Hing t' reckans(53) up o' t' rannel-bauk.(54)
God ye good-morn, Goff; I's e'en fain
You'll put my owse out o' his pain.
   BUTCHER. Hough-band him, tak thir(55) weevils hine(56)
F'rae t' rape's end; this is not a swine
We kill, where ilkane hauds a fooit.
I's ready now, ilkane leuk to it.
Then "Beef!" i' God's name I now cry.
Stretch out his legs an' let him lie
Till I coom stick him. Where's my swill?(57)
Coom hither, lass; haud, haud, haud still.	
   LASS. What mun I do wi' t' blude?  BUTCHER. Thou fool,
Teem(58) 't down i' t' garth, i' t' midden-pool.
Good beef, by t' mass! an' when 'tis hung
I's roll it down wi' tooth an' tongue,
An' gobble 't down e'en till I worry.
An' whan neist mell(59) we mak a lurry(60)
A piece o' this frae t' kimlin(61) browt
By t' Rood! 't will be as good as owt.
   AWD WIFE. Maut-hearted(62) fool, I e'en could greet(63)
To see my owse dead at my feet.
I thank you, Goff; I's wipe my een
An', please, you too. BUTCHER. Why, Gom Green?
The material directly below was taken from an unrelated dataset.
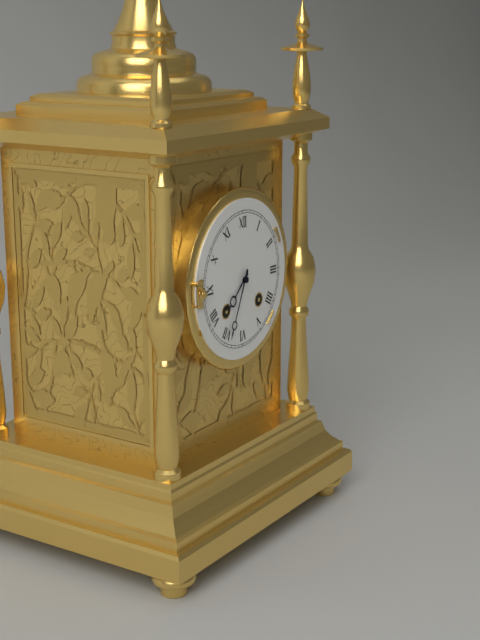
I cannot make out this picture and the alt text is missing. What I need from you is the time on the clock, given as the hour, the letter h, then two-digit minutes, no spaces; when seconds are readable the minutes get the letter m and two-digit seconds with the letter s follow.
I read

1. Corner.  2. Bucket of water.	 3. Dough.	4. Grand-mother.  
5. Handful.  6. Draff.   7. Sows and boars.  8. Oxen.  9. Stalls.
10. Gore.  11. Unless.  12. Pole.  13. Oven-fork.  
14. Handle of oven-mop.  15. Quickly.  16. Bullock.  17. Gored.  
18. Bend of hind.leg.  19. Smithy.  20. Snorts.  21. Swells and stings.
22. Flank.  23. Windpipe.  24. Cough.  25. Bellows.  26. Horse-collars.  
27. Bracken.   28. Heaps.  29. Belly-band.  30. Ox.  31. Recover.  
32. Alas!   33. Wonder.  34. Heifers.  35. Among.  36. Shade.  
37. Barn-doors.  38. Near at hand.  39. Halter-full.   40. Soon.
41. Perhaps sooner.  42. Perilous state.   43. Flap-end.  44. Mallet.  
45. Hand-mill.  46. Brains.  47. Eaves.  48. Stairs.  49. Oven-top.  
50. Bucket.  51. Porridge-stick.  52. Stick.  
53. Iron chains for pot-hooks.  54. Chimney cross-beam.  55. Those.  
56. Away.  57. Bucket.  58. Pour.  59. Next harvest-supper.  
60. Merry feast.  61. Tub.  62. Maggot-hearted.  63. Weep.

An Honest Yorkshireman

Henry Carey (Died 1748)

I is i' truth a coontry youth,
   Nean used to Lunnon fashions; 
Yet vartue guides, an' still presides 
   Ower all my steps an' passions.
Nea coortly leer, bud all sincere,
   Nea bribe shall iver blinnd me ;
If thoo can like a Yorkshire tike,
   A rogue thoo'll niver finnd me.

Thof envy's tongue, so slimly hung,
   Would lee aboot oor coonty,
Nea men o' t' earth boast greater worth,
   Or mair extend their boonty.
Oor northern breeze wi' us agrees,
   An' does for wark weel fit us ;
I' public cares, an' love affairs,
   Wi' honour We acquit us.

Sea great a maand(1) is ne'er confaand(2)
   'Tiv onny shire or nation,
They gie un meast praise whea weel displays
   A larned eddication;
Whaal rancour rolls i' laatle souls,
   By shallow views dissarnin',
They're nobbut wise at awlus prize
   Good manners, sense, an' larnin'.

1. Mind   2. Confined

>From "Snaith Marsh" (1754)


This was written at the time of the Enclosure Acts 
which robbed the peasent farmer of his rights to use Commons.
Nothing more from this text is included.